• **What needs to be done**:
Your output must reproduce all the records below precisely and contain no pictures.

• **Bounding boxes with keypoints**:
§ §

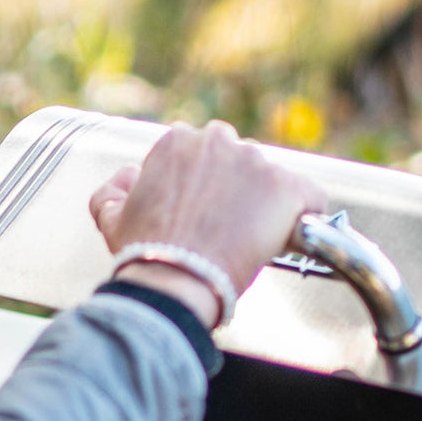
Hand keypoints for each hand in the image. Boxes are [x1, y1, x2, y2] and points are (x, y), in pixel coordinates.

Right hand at [88, 121, 324, 328]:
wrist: (177, 280)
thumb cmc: (146, 255)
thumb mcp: (110, 219)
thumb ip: (112, 191)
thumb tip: (128, 178)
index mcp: (176, 142)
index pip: (206, 158)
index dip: (211, 189)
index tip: (210, 214)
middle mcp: (216, 140)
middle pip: (241, 163)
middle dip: (240, 191)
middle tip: (233, 229)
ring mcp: (254, 162)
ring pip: (273, 181)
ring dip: (269, 205)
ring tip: (257, 240)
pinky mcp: (286, 187)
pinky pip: (311, 197)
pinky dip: (308, 216)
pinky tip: (296, 236)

§ §

• **Answer**:
Hand keypoints for each hand in the image. Boxes are [x1, y1, x2, y2] and points are (x, y), in pixel coordinates.

Right hand at [88, 121, 324, 328]:
wrist: (177, 280)
thumb cmc: (146, 255)
thumb mcp: (110, 219)
thumb ip: (112, 191)
thumb tip: (128, 178)
index mcp: (176, 142)
index pip: (206, 158)
index dip: (211, 189)
index tip: (210, 214)
middle mcp: (216, 140)
middle pip: (241, 163)
middle dip: (240, 191)
middle tip: (233, 229)
ring mcp: (254, 162)
ring pip: (273, 181)
ring dip: (269, 205)
ring tip: (257, 240)
pinky mcp: (286, 187)
pinky pip: (311, 197)
pinky dip: (308, 216)
pinky tip: (296, 236)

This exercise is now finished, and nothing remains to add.